Nuestro modelo de desarrollo condenó a muchas regiones al abandono. En Europa el camino era el contrario
JULIO LLAMAZARES | ElPaís.es
Desde 1960, cuando comenzó en España el éxodo del campo a la ciudad, cientos de aldeas han desaparecido o se han convertido en fantasmas al modo de la Comala de Rulfo. Se calcula que en nuestro país son ya más de 3.000 los núcleos deshabitados y que en los próximos años otros tantos lo serán también.
Nuestro particular modelo de desarrollo, que primó la industrialización de cuatro o cinco ciudades grandes y la expansión de la periferia, especialmente del arco mediterráneo, en perjuicio del resto del país, condenó a muchas de sus regiones, sobre todo a las más montañosas o las que, por la razón que fuera, habían quedado más atrasadas, al abandono y a la despoblación. Así, cientos de aldeas de Aragón, de la Castilla más montañosa (Guadalajara y Soria sobre todo), de Galicia, de Asturias, de León, fueron quedando deshabitadas, desapareciendo físicamente incluso bastantes de ellas. El espectáculo de sus ruinas tomadas por la maleza está al alcance de todos.
Que sea el negocio el que los redima y que este venga del extranjero no hace sino más triste la historia de esos lugares
Durante mucho tiempo, no obstante, el fenómeno sólo le interesó a los vecinos de esos lugares y a cuatro o cinco románticos para los que el espectáculo de las aldeas abandonadas constituía toda una metáfora de este país. Porque, mientras sus ciudades y algunas zonas privilegiadas avanzaban en la historia viento en popa convertidas en los espejos de su presunta modernidad y riqueza, miles de pueblos y aldeas quedaban en el olvido, discriminados por su pobreza o su lejanía. Mejor todos reunidos en ciudades que diseminados por la geografía española, que es más caro para el erario público. Mientras tanto, en Europa el modelo que se seguía era el contrario, es decir, el de promover con la economía el equilibrio geográfico del país de manera que ninguna región quedara desfavorecida ni ningún pueblo tuviera que desaparecer. Por eso es difícil hallar en esos países lugares deshabitados del todo, por lo menos en la medida española, y por eso ocurre que a sus habitantes les resulte exótico ver un pueblo abandonado por completo, algo que para nosotros es tan común.
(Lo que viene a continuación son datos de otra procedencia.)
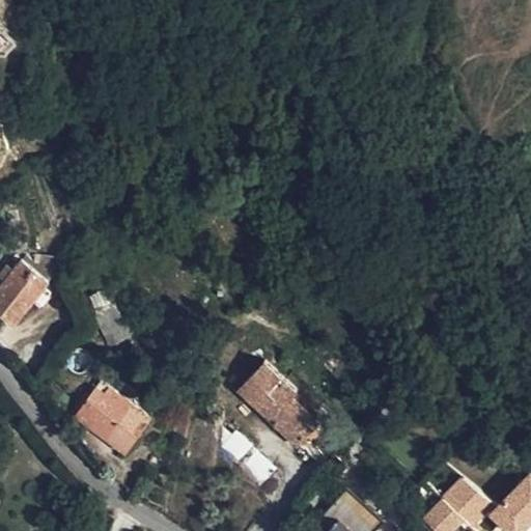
[(36,251),(28,263),(49,278),(59,266),(54,254),(36,251)]
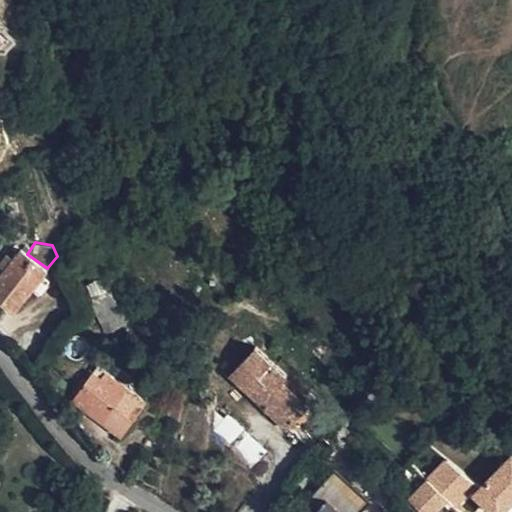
[(0,298),(16,310),(47,268),(27,254),(21,249),(14,258),(6,269),(0,276),(0,298)]
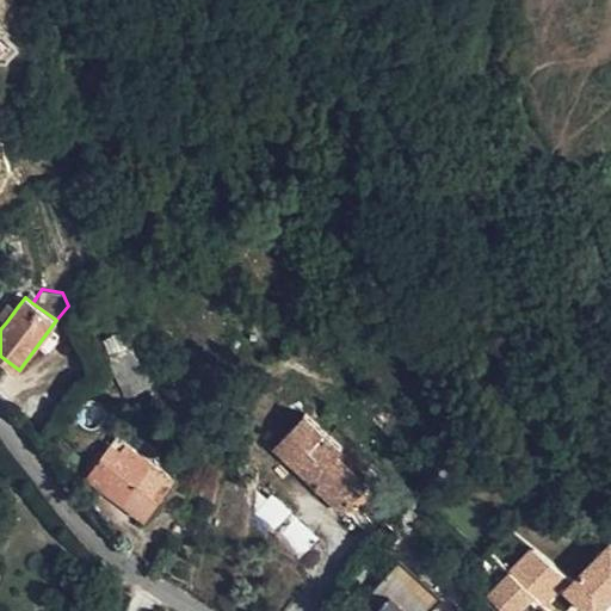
[(0,313),(0,315),(7,321),(17,308),(10,301),(0,313)]
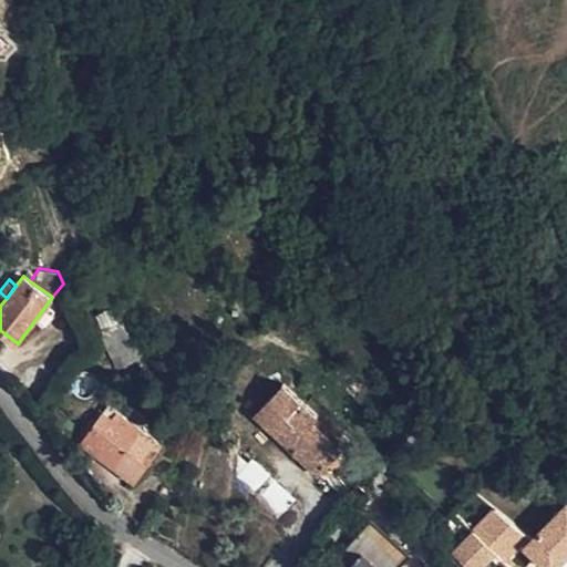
[(123,323),(103,334),(120,367),(140,354),(123,323)]
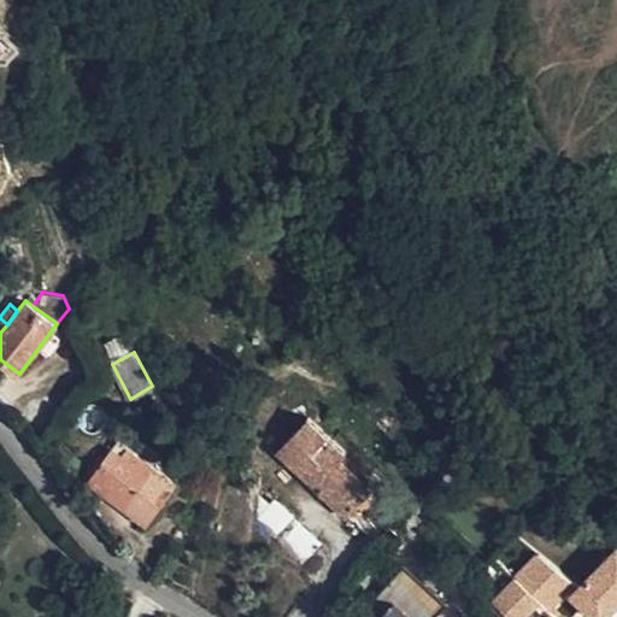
[(287,458),(298,469),(303,465),(322,483),(319,487),(348,515),(364,498),(357,489),(364,481),(341,459),(346,453),(307,417),(278,450),(287,458)]
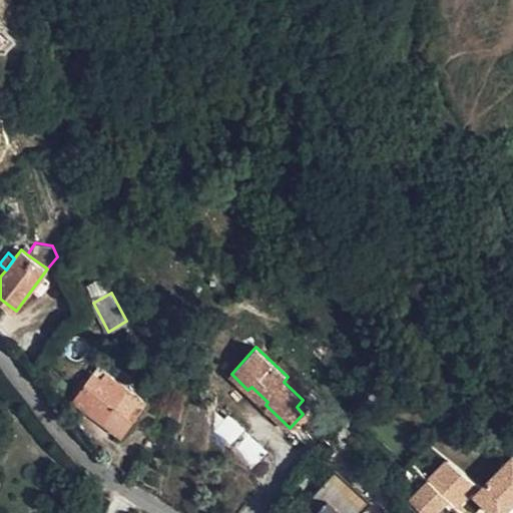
[(94,373),(74,404),(120,436),(145,402),(107,374),(103,379),(94,373)]
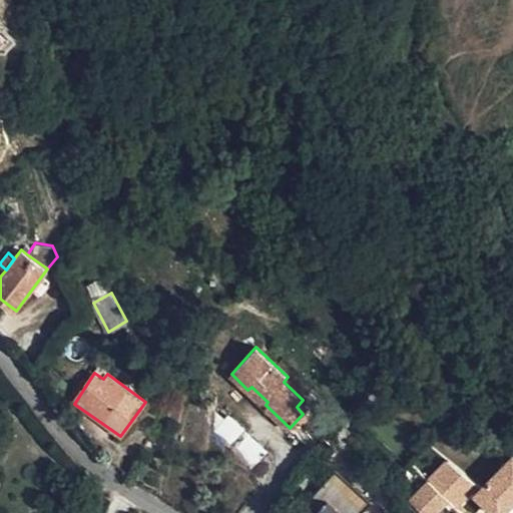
[(247,390),(266,405),(268,402),(251,387),(247,390)]
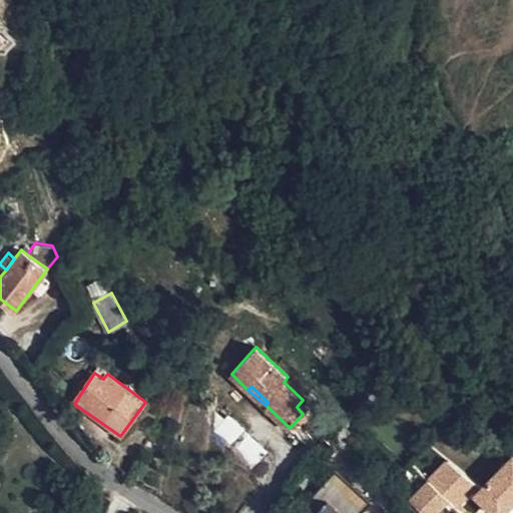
[(241,431),(226,446),(249,469),(265,452),(241,431)]
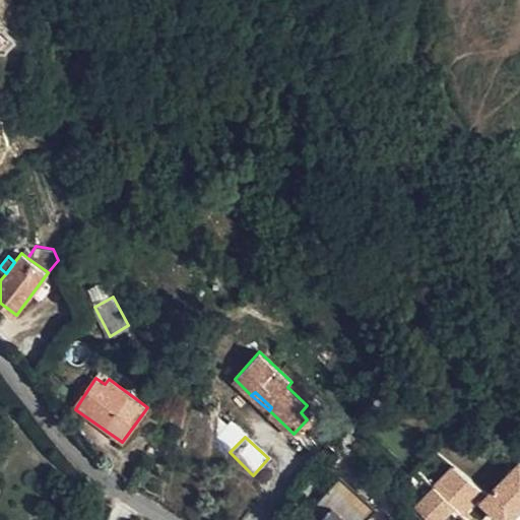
[(519,519),(519,460),(475,505),(491,519),(519,519)]
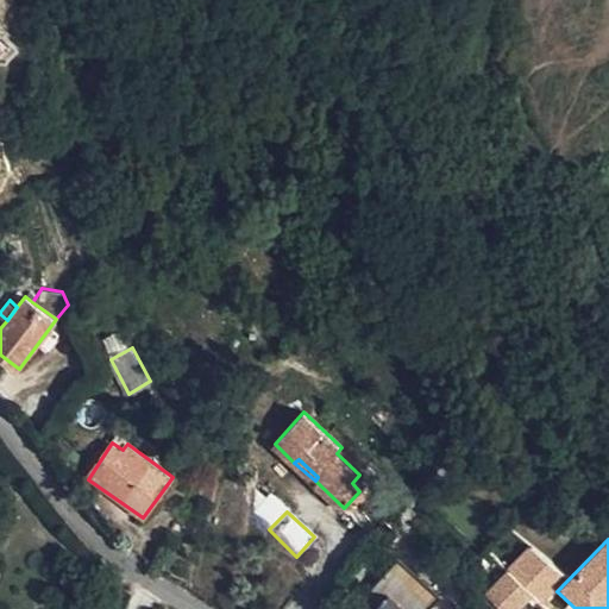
[(532,545),(482,591),(497,608),(521,608),(533,598),(539,603),(564,579),(532,545)]
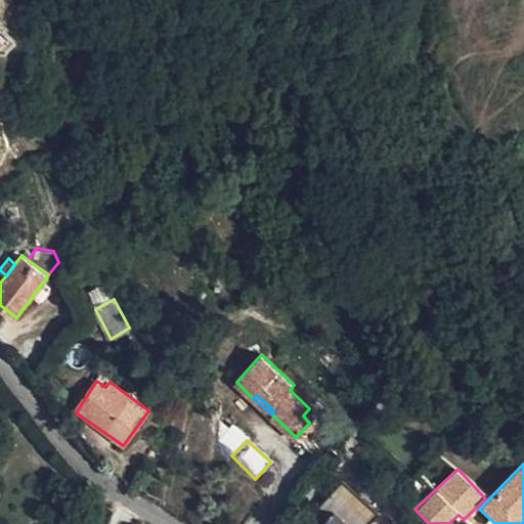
[(325,523),(324,523),(357,523),(365,513),(334,488),(314,515),(325,523)]
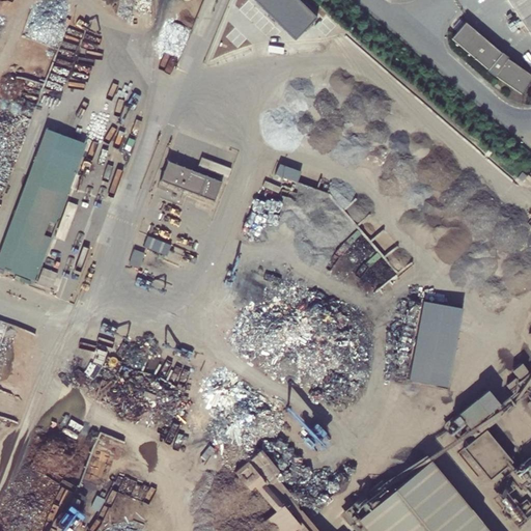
[(530,0),(506,0),(530,36),(530,0)]
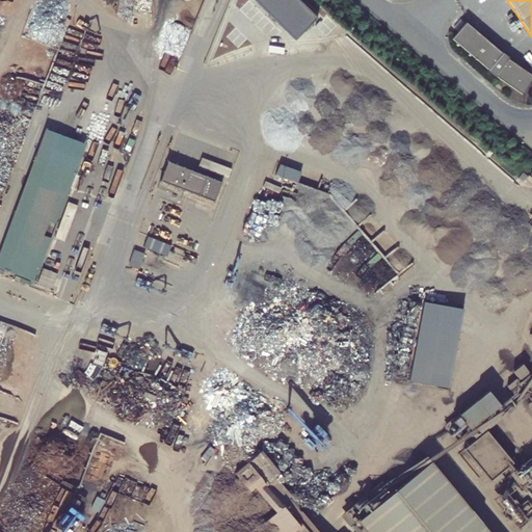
[(463,24),(500,55),(502,53),(466,22),(463,24)]
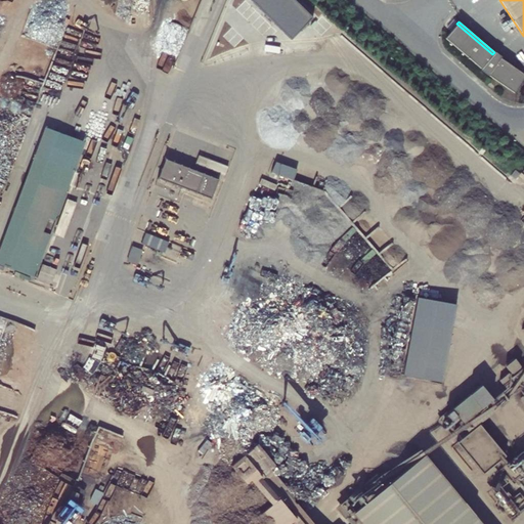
[(492,54),(456,24),(445,37),(481,69),(492,54)]
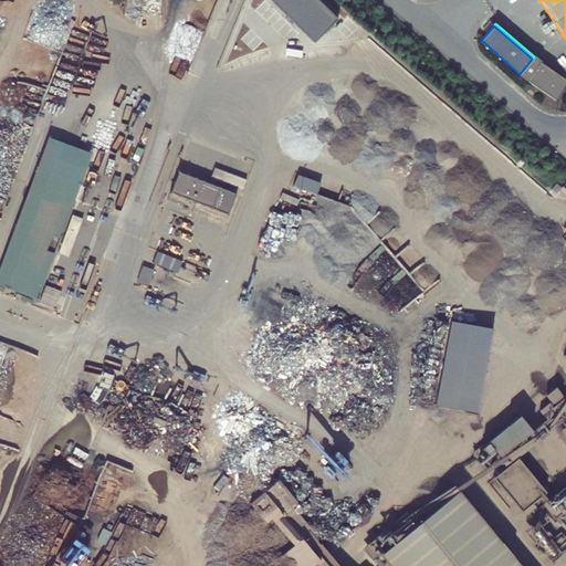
[(565,79),(541,62),(527,81),(556,100),(565,85),(565,79)]
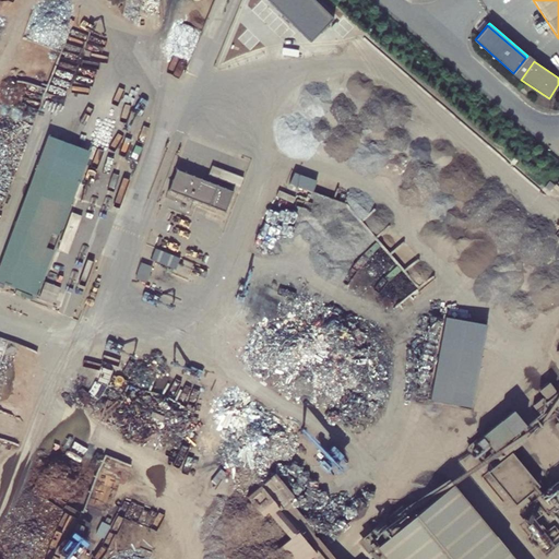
[(0,263),(0,281),(37,295),(90,152),(47,135),(0,263)]
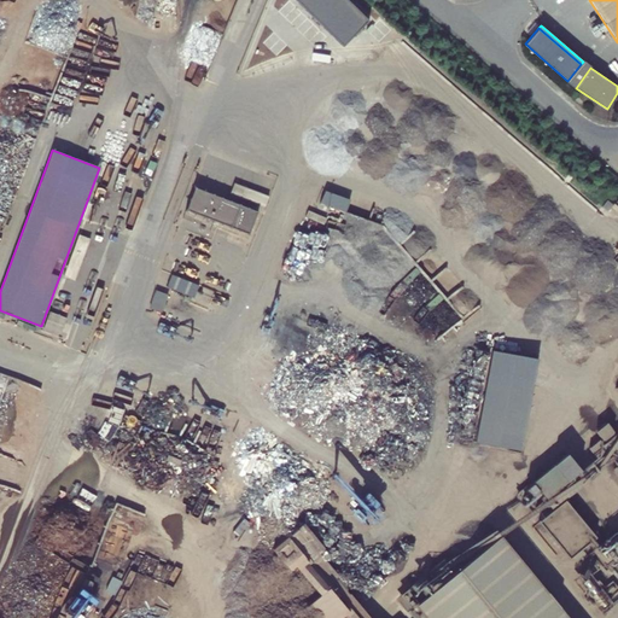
[(262,194),(199,170),(190,193),(252,219),(262,194)]
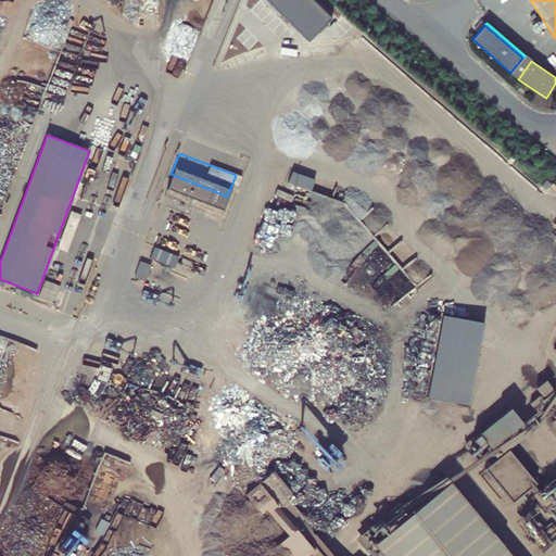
[(169,244),(155,239),(151,252),(165,257),(169,244)]
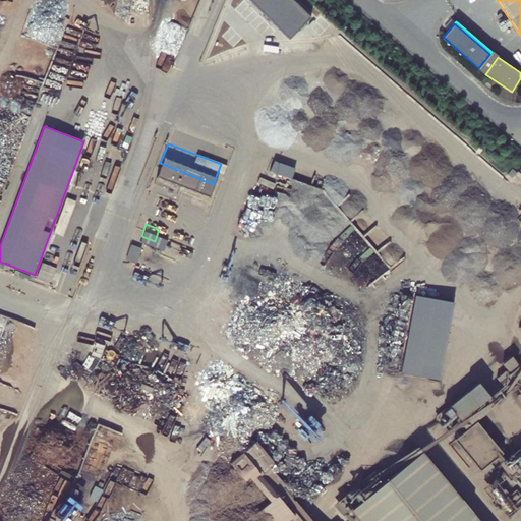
[(151,243),(141,239),(135,253),(146,257),(151,243)]
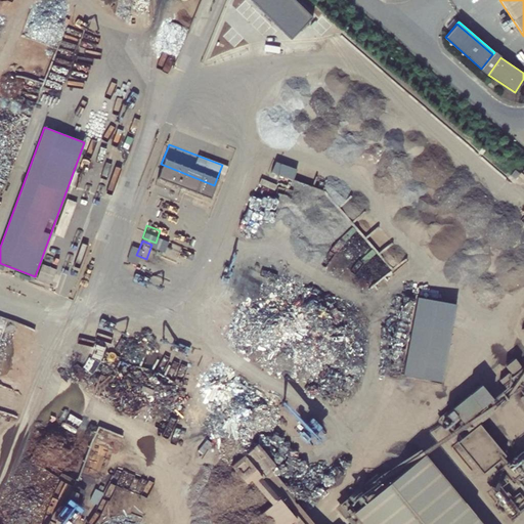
[(425,292),(411,369),(449,377),(464,299),(425,292)]
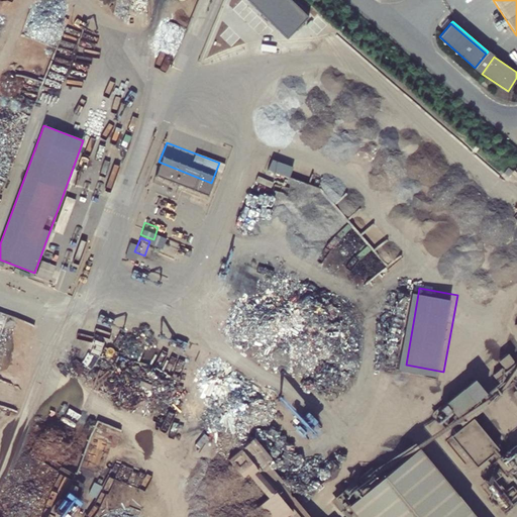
[(516,369),(511,362),(502,370),(509,378),(516,371),(516,369)]
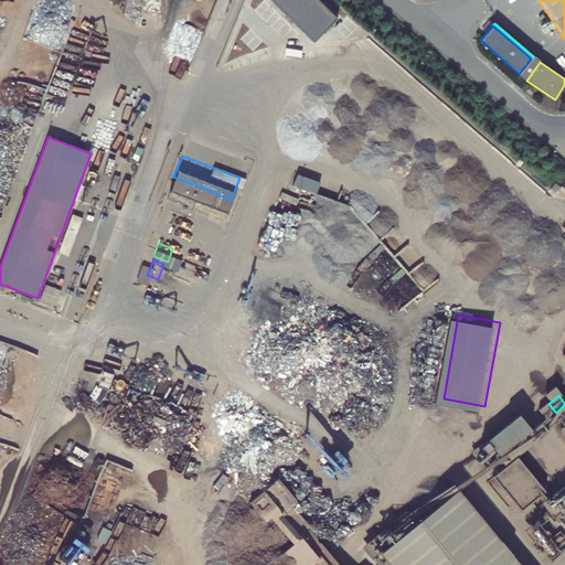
[(496,456),(528,428),(513,412),(482,440),(496,456)]
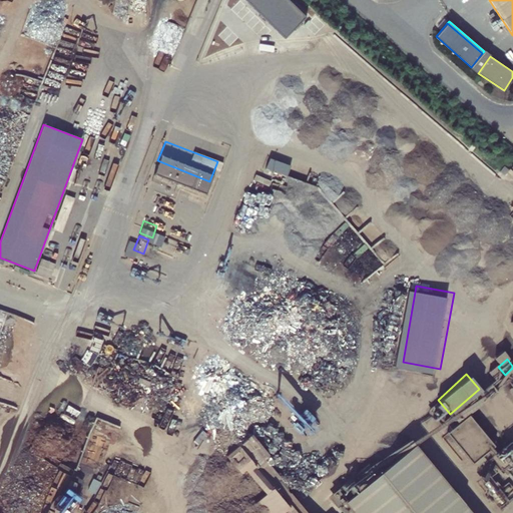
[(467,414),(445,431),(470,464),(492,447),(467,414)]
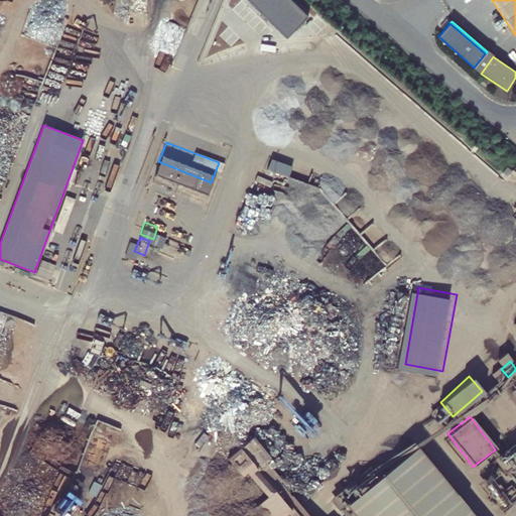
[(263,430),(242,448),(277,491),(294,477),(276,456),(281,453),(263,430)]
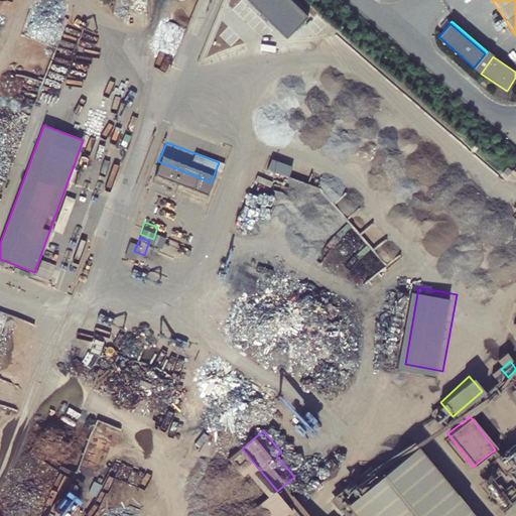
[(277,491),(269,498),(283,515),(286,515),(310,496),(294,477),(277,491)]
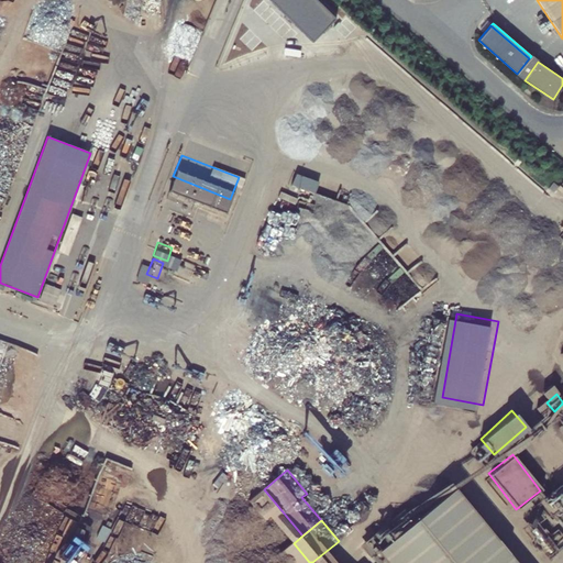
[(294,562),(284,551),(268,562),(294,562)]
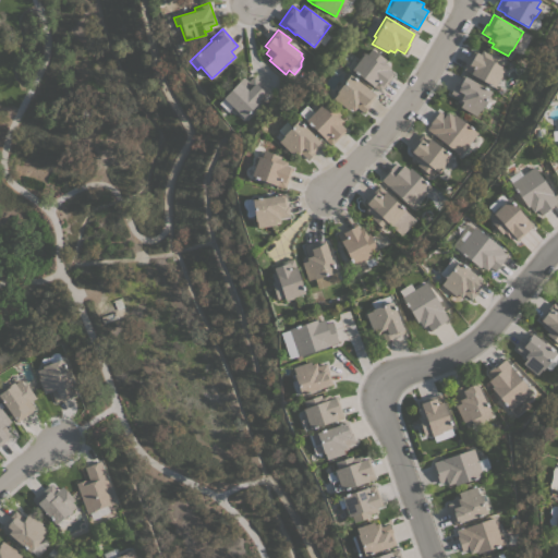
[(363,52),(366,55),(371,48),(386,60),(384,62),(390,67),(387,70),(392,74),(379,92),(351,70),(363,52)]
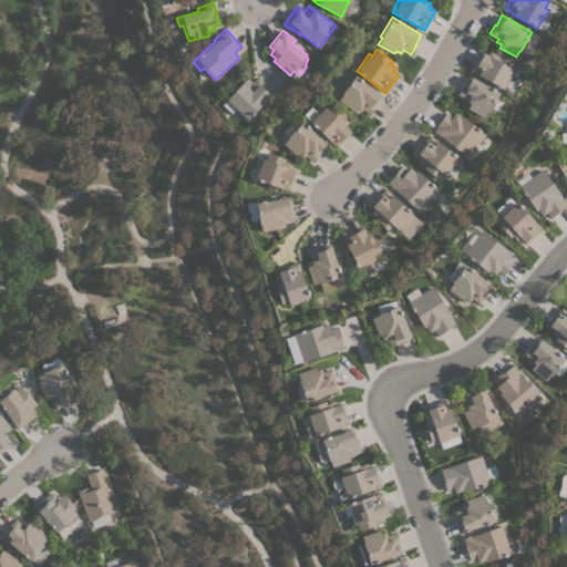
[(470,71),(481,51),(486,54),(488,51),(496,55),(497,52),(514,61),(509,69),(514,71),(509,79),(508,79),(502,89),(470,71)]
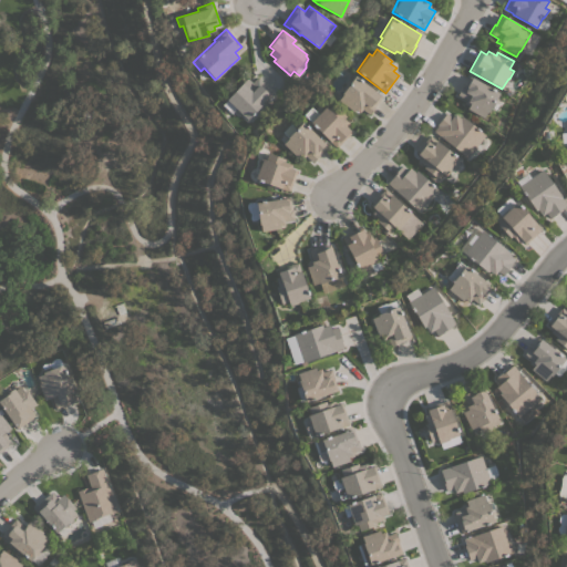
[(338,100),(342,94),(341,93),(354,75),(381,96),(374,106),(369,114),(361,109),(359,112),(354,110),(353,112),(338,100)]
Últimamente, además, aparte de la curiosidad, el interés de ciertos extranjeros por nuestros pueblos deshabitados tiene una razón distinta. Determinados grupos de inversores han visto una posibilidad de negocio en la compra de esas aldeas abandonadas por sus vecinos, bien sea para convertirlas en centros de vacaciones, bien para dedicar sus terrenos a cotos de caza o para especular con ellos. El dinero que llega de sus manos es para unos vecinos que en muchos casos hace ya mucho tiempo que abandonaron sus pueblos, que incluso los aborrecen por la pobreza que en ellos sufrieron, un argumento imbatible para vencer ciertas ataduras que solo entiende la gente que durante generaciones y siglos vivió en el mismo lugar.
El fenómeno está empezando a producirse, pero ya ha generado cierta atención mediática como antes sucediera con la ocupación de algunas aldeas por grupos alternativos, lo que está contribuyendo de paso a que los españoles vuelvan la vista hacia unos lugares para muchos desconocidos del todo porque en España la modernidad y el progreso se han confundido con el desprecio de lo rural y lo menos rico. Una actitud que delata el complejo que en el fondo aquí se tiene respecto a otros países europeos (que, paradójicamente, son los que muestran más respeto hacia sus pueblos: los italianos o los franceses no tienen que demostrarle a nadie que son modernos) y que hace que a día de hoy la mayoría de la población española ni siquiera se haya enterado de que, mientras ellos hacen su vida, miles de pueblos quedan abandonados como Comalas sin redención. Que sea el negocio el que los redima y que este venga del extranjero no hace sino más triste la triste historia de esos lugares y de las gentes que los habitaron.